To-do item:
Please reproduce the rows starting at the first one and ending at the line that contains "忠机者手机专卖平台：手机厂商加强品牌营销和用户服务", swapping "Vodiace kladky" for "Vodiace valčeky" and leaving everything else unchanged.

Records:
========================================

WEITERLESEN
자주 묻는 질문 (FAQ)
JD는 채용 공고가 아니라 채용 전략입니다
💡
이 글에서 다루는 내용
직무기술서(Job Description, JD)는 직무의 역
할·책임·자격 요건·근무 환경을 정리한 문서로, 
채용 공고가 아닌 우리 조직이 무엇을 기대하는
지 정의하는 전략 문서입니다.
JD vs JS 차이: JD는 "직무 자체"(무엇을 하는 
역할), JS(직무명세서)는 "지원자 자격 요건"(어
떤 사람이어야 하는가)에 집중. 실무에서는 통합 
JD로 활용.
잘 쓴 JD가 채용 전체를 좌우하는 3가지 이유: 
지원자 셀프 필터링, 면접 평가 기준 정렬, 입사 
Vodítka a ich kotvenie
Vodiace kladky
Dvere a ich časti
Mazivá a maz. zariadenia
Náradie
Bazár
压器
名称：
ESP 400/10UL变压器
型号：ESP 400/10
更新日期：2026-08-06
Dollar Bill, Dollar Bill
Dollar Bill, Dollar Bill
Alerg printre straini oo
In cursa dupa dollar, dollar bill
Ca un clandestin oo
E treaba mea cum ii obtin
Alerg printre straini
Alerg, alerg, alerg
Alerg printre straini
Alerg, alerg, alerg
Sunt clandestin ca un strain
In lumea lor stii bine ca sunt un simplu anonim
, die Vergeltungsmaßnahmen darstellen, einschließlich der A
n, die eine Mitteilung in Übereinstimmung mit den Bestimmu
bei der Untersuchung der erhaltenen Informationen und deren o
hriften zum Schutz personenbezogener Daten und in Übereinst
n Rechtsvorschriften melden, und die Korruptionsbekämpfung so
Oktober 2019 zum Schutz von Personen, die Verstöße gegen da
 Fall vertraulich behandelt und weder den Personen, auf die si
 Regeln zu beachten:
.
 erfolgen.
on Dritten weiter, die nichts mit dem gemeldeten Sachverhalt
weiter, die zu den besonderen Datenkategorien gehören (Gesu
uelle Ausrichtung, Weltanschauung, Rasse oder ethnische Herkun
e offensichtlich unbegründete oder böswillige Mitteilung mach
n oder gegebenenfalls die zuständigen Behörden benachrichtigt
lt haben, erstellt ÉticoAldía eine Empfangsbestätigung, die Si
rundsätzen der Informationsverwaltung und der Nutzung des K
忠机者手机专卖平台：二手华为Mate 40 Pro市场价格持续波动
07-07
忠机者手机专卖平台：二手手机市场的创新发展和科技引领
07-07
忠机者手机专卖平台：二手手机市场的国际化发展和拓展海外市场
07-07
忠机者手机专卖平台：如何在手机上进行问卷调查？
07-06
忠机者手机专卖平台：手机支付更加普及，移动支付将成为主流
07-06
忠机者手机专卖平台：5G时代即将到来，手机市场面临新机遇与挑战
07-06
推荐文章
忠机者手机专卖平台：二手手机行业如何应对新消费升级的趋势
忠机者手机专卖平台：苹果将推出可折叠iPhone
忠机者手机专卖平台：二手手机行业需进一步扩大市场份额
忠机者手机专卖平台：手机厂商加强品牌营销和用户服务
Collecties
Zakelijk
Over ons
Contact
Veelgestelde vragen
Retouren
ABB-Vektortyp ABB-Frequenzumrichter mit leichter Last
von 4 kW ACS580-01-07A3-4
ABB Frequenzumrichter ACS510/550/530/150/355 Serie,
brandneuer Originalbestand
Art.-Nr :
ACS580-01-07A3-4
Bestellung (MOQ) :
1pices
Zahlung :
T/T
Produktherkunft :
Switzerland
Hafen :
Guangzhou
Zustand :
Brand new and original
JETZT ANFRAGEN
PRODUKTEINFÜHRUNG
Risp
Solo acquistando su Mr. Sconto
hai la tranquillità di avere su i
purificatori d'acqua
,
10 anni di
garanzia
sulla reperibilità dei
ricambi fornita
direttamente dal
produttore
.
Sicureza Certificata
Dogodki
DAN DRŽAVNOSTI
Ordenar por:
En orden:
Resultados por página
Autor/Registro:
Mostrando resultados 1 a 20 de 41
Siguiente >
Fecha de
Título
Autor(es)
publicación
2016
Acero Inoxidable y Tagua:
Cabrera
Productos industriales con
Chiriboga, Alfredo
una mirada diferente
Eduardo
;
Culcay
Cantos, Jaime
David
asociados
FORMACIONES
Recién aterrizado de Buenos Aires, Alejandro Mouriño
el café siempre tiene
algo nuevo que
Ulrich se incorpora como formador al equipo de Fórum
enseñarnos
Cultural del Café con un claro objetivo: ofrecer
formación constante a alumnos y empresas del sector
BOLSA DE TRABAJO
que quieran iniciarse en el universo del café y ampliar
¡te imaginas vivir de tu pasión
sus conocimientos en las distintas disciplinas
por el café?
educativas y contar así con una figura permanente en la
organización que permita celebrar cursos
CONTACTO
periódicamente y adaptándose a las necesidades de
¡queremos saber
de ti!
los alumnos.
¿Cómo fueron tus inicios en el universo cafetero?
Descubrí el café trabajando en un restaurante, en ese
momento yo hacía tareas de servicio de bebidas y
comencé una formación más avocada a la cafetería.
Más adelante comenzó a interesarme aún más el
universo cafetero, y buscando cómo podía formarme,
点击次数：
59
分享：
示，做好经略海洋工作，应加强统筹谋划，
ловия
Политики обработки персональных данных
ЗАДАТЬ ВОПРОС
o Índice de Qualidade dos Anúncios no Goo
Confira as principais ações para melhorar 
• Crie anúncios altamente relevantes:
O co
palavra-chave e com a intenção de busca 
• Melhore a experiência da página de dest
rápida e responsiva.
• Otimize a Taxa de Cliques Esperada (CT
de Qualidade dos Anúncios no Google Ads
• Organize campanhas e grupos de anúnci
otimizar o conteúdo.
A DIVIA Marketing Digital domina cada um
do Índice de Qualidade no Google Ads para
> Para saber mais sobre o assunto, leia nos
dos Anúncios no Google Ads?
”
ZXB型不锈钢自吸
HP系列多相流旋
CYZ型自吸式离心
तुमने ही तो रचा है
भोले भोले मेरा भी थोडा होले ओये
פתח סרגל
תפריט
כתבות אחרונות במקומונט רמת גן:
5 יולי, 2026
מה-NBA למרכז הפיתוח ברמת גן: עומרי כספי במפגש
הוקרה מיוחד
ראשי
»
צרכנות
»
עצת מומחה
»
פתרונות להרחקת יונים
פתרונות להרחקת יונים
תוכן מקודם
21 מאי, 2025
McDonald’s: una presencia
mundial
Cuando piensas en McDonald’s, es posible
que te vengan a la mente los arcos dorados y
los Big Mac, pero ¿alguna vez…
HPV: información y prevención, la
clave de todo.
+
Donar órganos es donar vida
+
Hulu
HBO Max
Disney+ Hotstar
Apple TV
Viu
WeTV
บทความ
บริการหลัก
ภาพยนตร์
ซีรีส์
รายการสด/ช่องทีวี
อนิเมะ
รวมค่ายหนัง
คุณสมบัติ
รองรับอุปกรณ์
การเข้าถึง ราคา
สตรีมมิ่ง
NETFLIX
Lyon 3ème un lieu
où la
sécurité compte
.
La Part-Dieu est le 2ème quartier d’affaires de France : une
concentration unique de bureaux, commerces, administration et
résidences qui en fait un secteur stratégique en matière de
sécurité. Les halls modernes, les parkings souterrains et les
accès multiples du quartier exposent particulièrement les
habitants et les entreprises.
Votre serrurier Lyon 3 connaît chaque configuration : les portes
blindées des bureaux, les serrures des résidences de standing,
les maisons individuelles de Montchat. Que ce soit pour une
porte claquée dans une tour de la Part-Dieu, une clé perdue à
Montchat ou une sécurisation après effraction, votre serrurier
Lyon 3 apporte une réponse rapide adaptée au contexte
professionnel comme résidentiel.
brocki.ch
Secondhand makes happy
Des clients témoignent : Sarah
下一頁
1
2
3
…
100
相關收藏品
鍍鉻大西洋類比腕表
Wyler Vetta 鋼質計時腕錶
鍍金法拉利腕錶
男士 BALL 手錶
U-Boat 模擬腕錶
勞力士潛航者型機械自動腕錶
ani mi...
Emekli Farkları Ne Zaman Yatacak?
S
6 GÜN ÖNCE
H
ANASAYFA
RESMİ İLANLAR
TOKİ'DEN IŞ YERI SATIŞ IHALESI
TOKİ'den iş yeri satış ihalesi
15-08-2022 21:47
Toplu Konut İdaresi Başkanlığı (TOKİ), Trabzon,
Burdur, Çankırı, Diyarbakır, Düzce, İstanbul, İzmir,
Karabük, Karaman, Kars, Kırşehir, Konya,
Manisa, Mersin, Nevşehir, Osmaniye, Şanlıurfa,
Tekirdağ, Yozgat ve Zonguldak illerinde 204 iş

========================================

Reply:
WEITERLESEN
자주 묻는 질문 (FAQ)
JD는 채용 공고가 아니라 채용 전략입니다
💡
이 글에서 다루는 내용
직무기술서(Job Description, JD)는 직무의 역
할·책임·자격 요건·근무 환경을 정리한 문서로, 
채용 공고가 아닌 우리 조직이 무엇을 기대하는
지 정의하는 전략 문서입니다.
JD vs JS 차이: JD는 "직무 자체"(무엇을 하는 
역할), JS(직무명세서)는 "지원자 자격 요건"(어
떤 사람이어야 하는가)에 집중. 실무에서는 통합 
JD로 활용.
잘 쓴 JD가 채용 전체를 좌우하는 3가지 이유: 
지원자 셀프 필터링, 면접 평가 기준 정렬, 입사 
Vodítka a ich kotvenie
Vodiace valčeky
Dvere a ich časti
Mazivá a maz. zariadenia
Náradie
Bazár
压器
名称：
ESP 400/10UL变压器
型号：ESP 400/10
更新日期：2026-08-06
Dollar Bill, Dollar Bill
Dollar Bill, Dollar Bill
Alerg printre straini oo
In cursa dupa dollar, dollar bill
Ca un clandestin oo
E treaba mea cum ii obtin
Alerg printre straini
Alerg, alerg, alerg
Alerg printre straini
Alerg, alerg, alerg
Sunt clandestin ca un strain
In lumea lor stii bine ca sunt un simplu anonim
, die Vergeltungsmaßnahmen darstellen, einschließlich der A
n, die eine Mitteilung in Übereinstimmung mit den Bestimmu
bei der Untersuchung der erhaltenen Informationen und deren o
hriften zum Schutz personenbezogener Daten und in Übereinst
n Rechtsvorschriften melden, und die Korruptionsbekämpfung so
Oktober 2019 zum Schutz von Personen, die Verstöße gegen da
 Fall vertraulich behandelt und weder den Personen, auf die si
 Regeln zu beachten:
.
 erfolgen.
on Dritten weiter, die nichts mit dem gemeldeten Sachverhalt
weiter, die zu den besonderen Datenkategorien gehören (Gesu
uelle Ausrichtung, Weltanschauung, Rasse oder ethnische Herkun
e offensichtlich unbegründete oder böswillige Mitteilung mach
n oder gegebenenfalls die zuständigen Behörden benachrichtigt
lt haben, erstellt ÉticoAldía eine Empfangsbestätigung, die Si
rundsätzen der Informationsverwaltung und der Nutzung des K
忠机者手机专卖平台：二手华为Mate 40 Pro市场价格持续波动
07-07
忠机者手机专卖平台：二手手机市场的创新发展和科技引领
07-07
忠机者手机专卖平台：二手手机市场的国际化发展和拓展海外市场
07-07
忠机者手机专卖平台：如何在手机上进行问卷调查？
07-06
忠机者手机专卖平台：手机支付更加普及，移动支付将成为主流
07-06
忠机者手机专卖平台：5G时代即将到来，手机市场面临新机遇与挑战
07-06
推荐文章
忠机者手机专卖平台：二手手机行业如何应对新消费升级的趋势
忠机者手机专卖平台：苹果将推出可折叠iPhone
忠机者手机专卖平台：二手手机行业需进一步扩大市场份额
忠机者手机专卖平台：手机厂商加强品牌营销和用户服务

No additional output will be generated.